In more rural areas, local farms often offer chicks for sale, typically when they have a broody hen that insisted on hatching a clutch of eggs, many of which are not even hers. Broodiness, or the instinct to sit on and hatch eggs, has mostly been bred out of commercial lines but some are still out there ready and willing to sit 28 long days to prove her mother-based martyrdom.
One very important thing to consider when buying chicks, no matter from whence they come, is to insist on sexed female chicks. Determining the sex of chicks is an art form in itself and mistakes are often made but if you don’t insist on females from the get-go, you will have a bunch of rowdy, non-egg-laying roosters in your back yard fighting and crowing and at times turning aggressive on their owners. Also, roosters do not just crow at sunrise. They start around 3:30 or 4 am, depending on the time of year, and keep going off and on all day, especially if rooming with other roosters. It’s like someone hung Greek letters in your backyard and declared pledge week.

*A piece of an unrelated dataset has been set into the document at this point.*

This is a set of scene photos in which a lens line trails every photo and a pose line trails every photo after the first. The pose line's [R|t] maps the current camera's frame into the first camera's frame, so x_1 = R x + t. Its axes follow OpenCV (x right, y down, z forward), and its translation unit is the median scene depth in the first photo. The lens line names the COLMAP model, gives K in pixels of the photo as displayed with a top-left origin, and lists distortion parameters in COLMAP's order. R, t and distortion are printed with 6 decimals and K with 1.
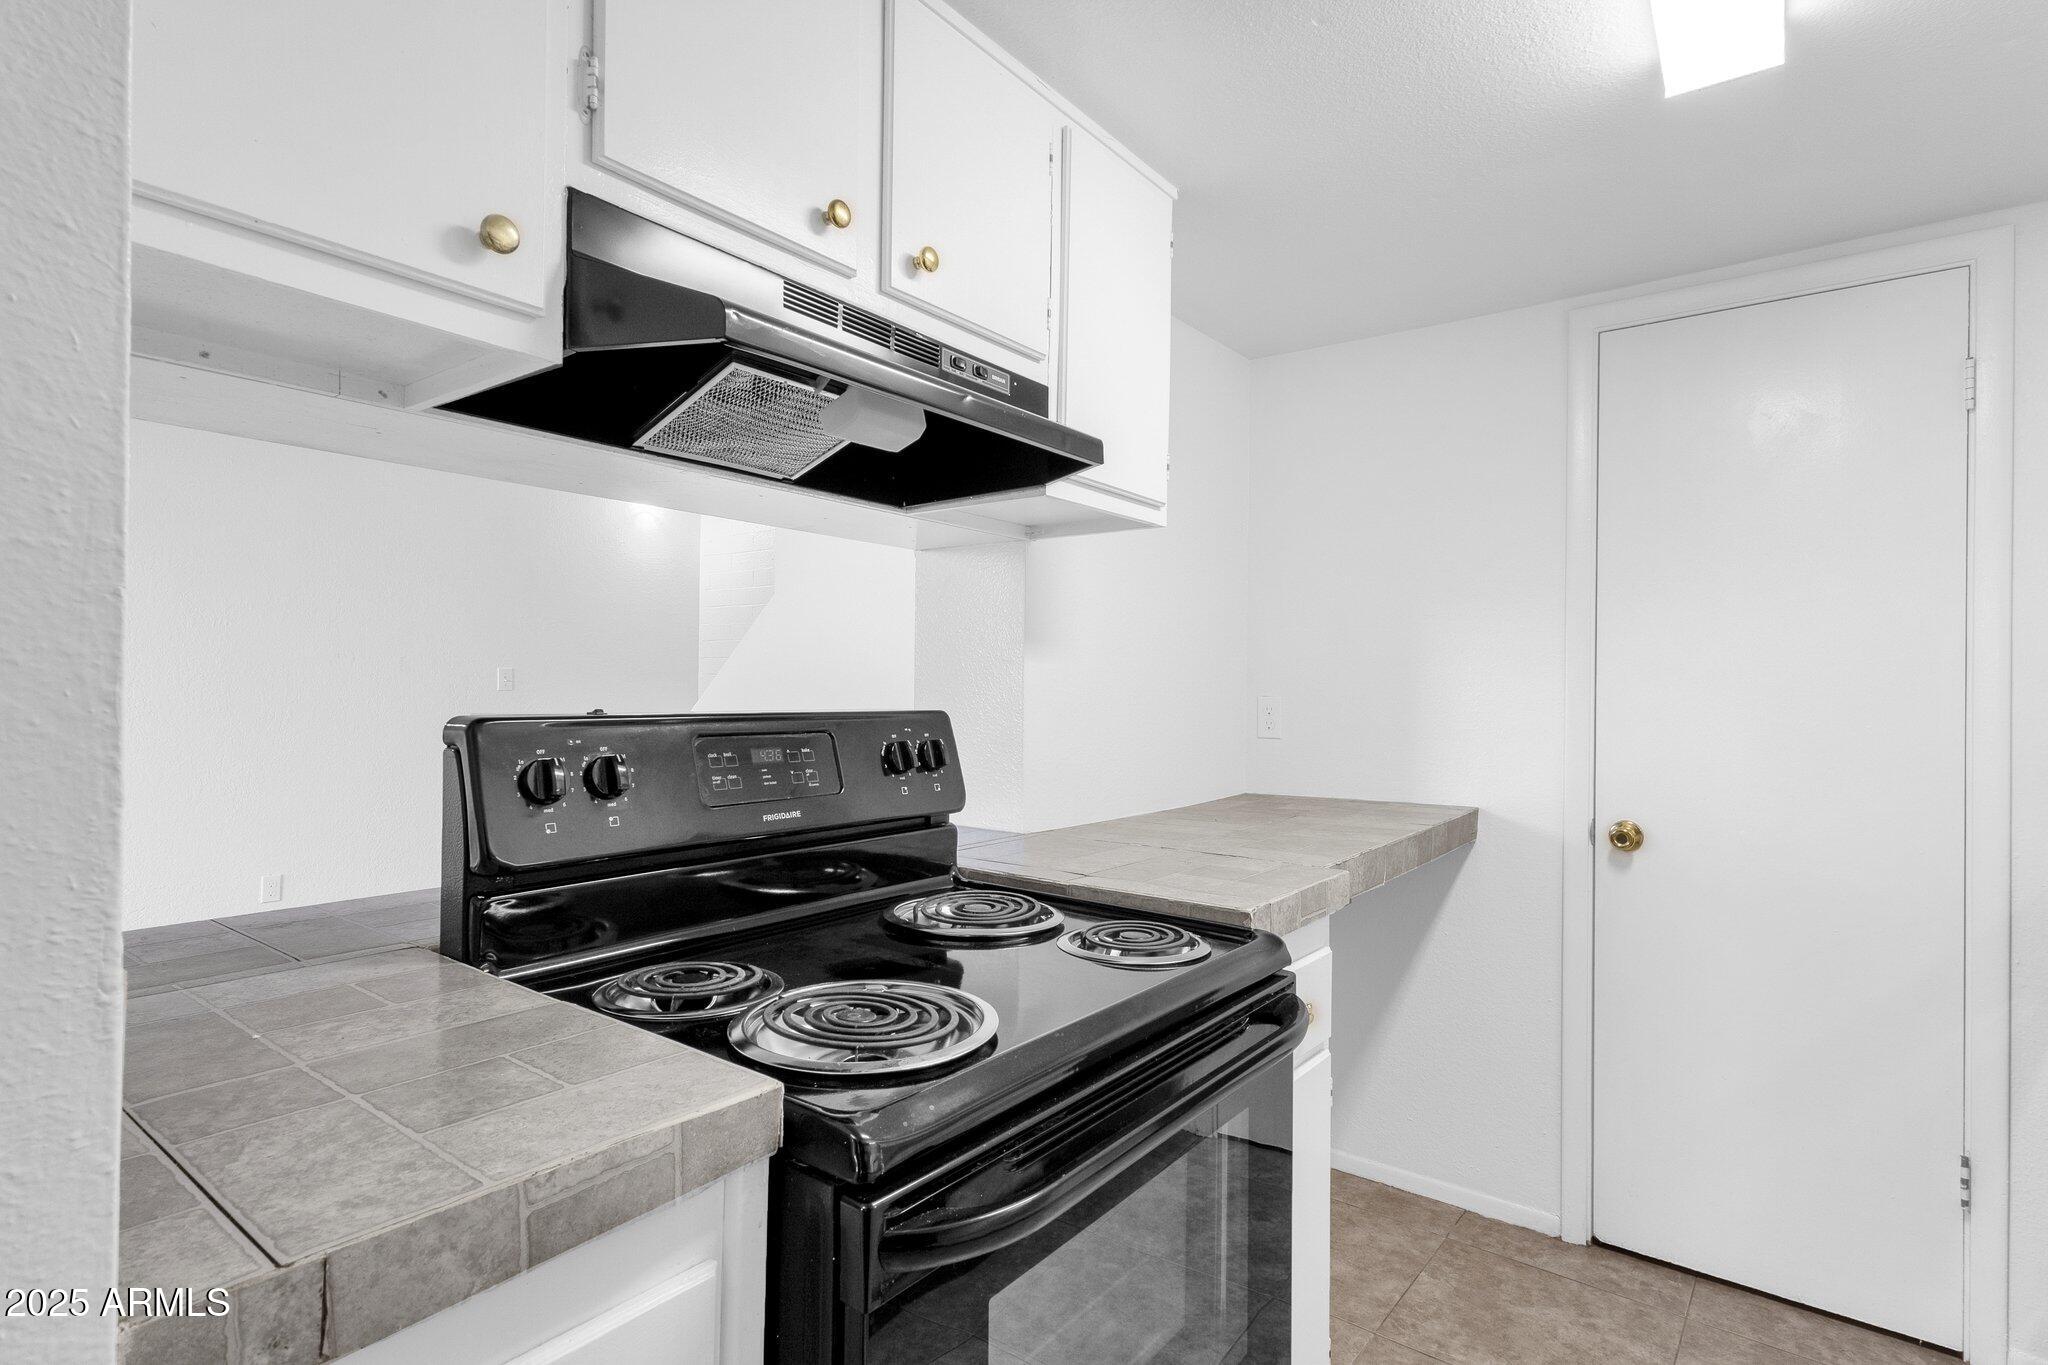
lens RADIAL K [[1020.0, 0, 1027.0], [0, 1020.0, 680.9], [0, 0, 1]] dist [0.016123, -0.001919]
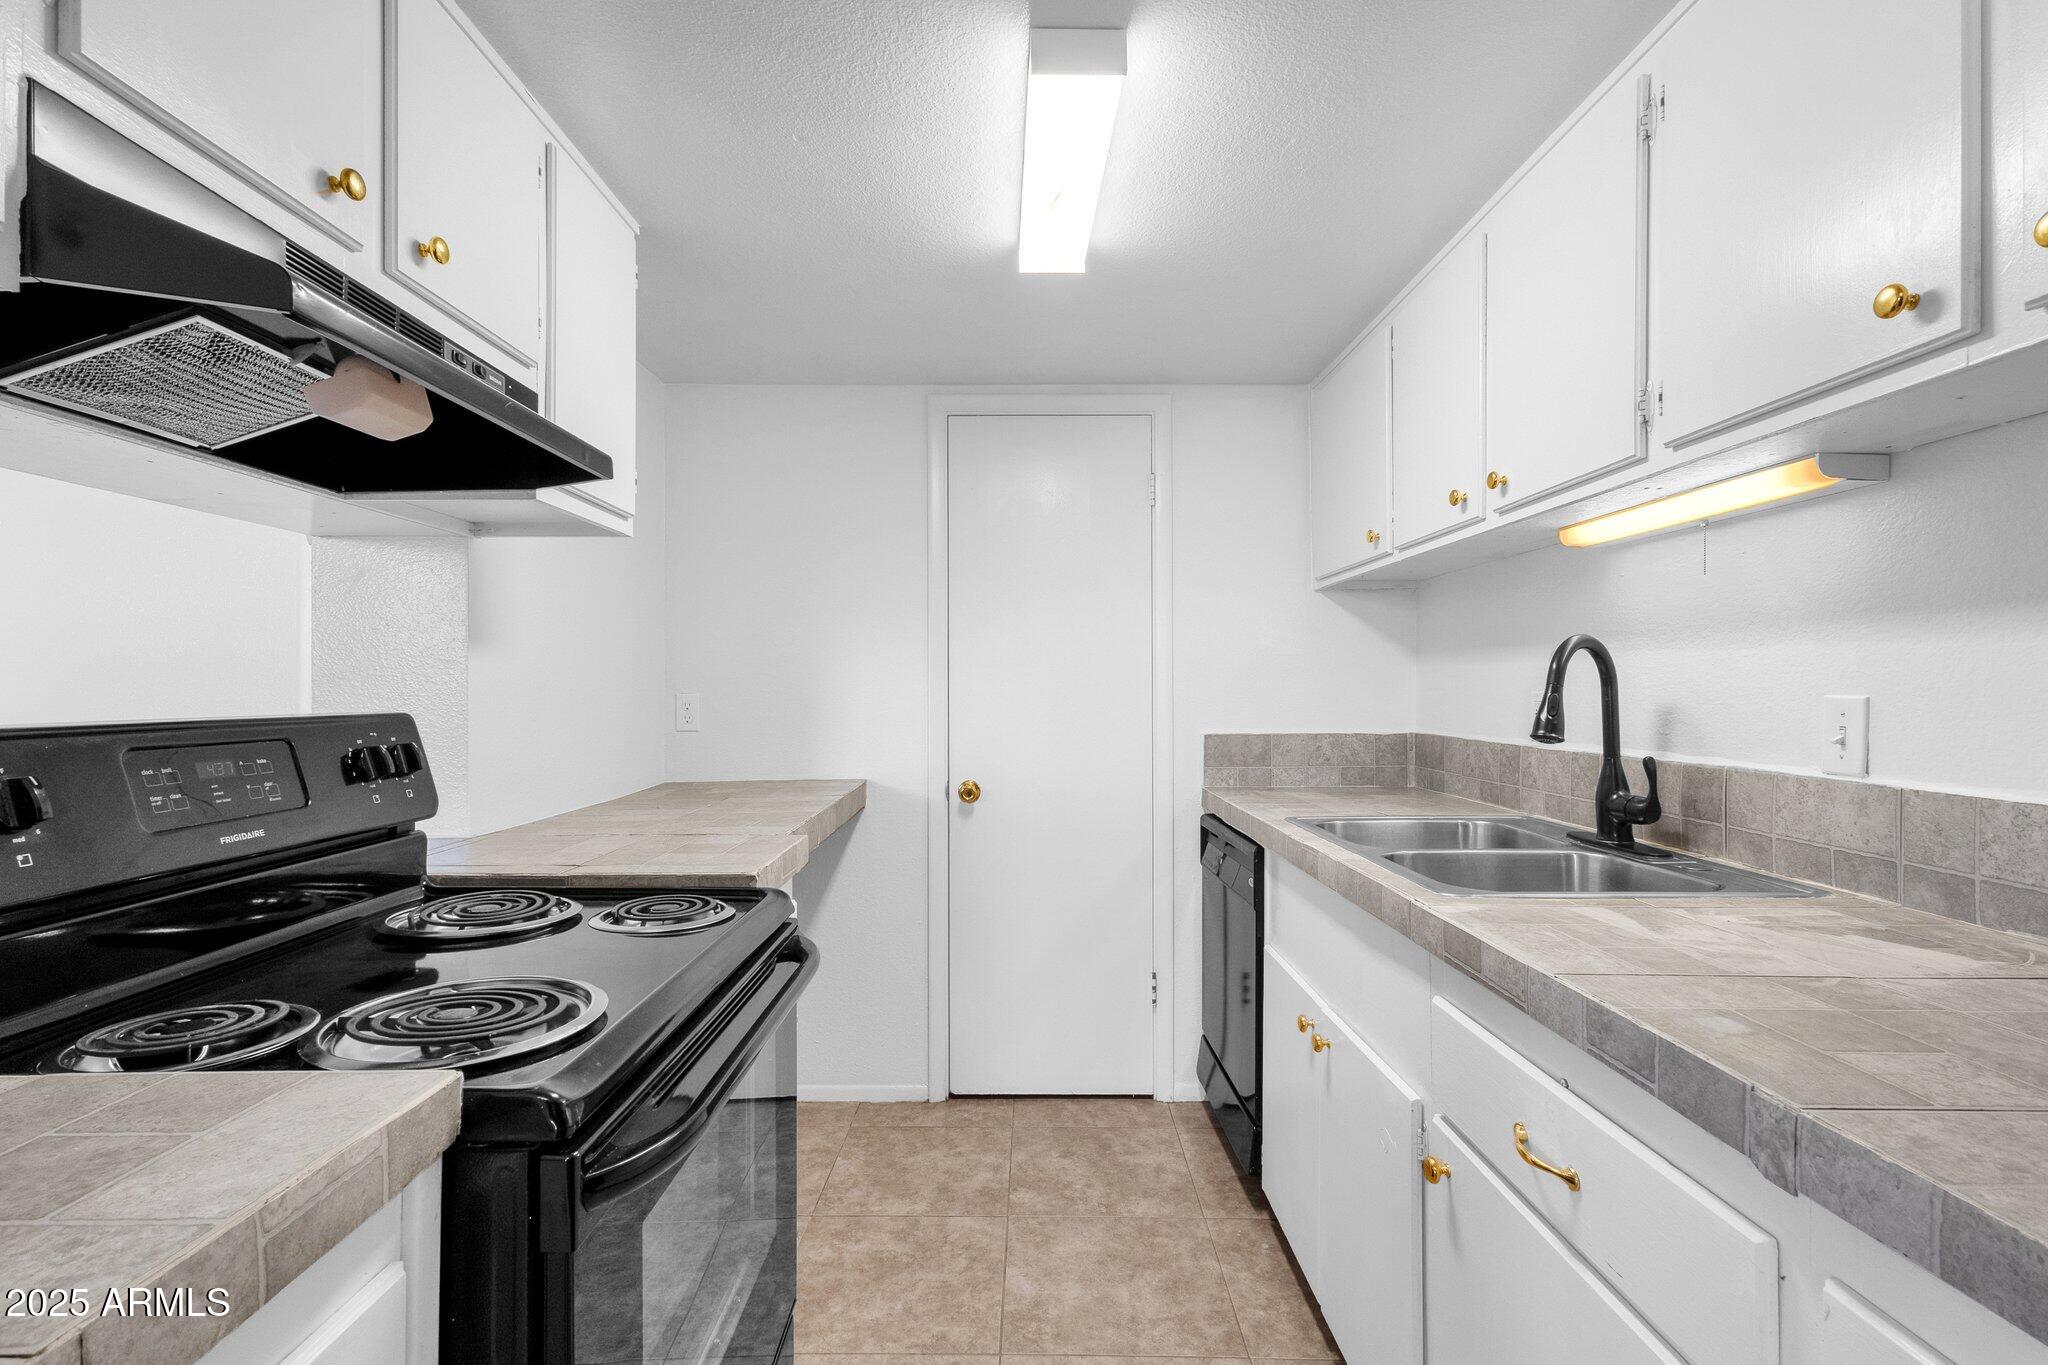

Since we live in the county, we are allowed roosters but we still have had to hasten the demise of a few of them, one who attacked us regularly, one who fought with his coopmates constantly, and one who got into rough sex (yes, the poor hens started losing all their feathers because he enjoyed plucking them out during THE ACT). And yes, they do run around once decapitated with blood spurting from their necks like Old Faithful after the Apocalypse.
Tomorrow, I will conclude this series by discussing what to do after the chickens arrive (you’ll have to wipe some butts), what to expect from your brood, and when to heat up the pan to fry that first egg.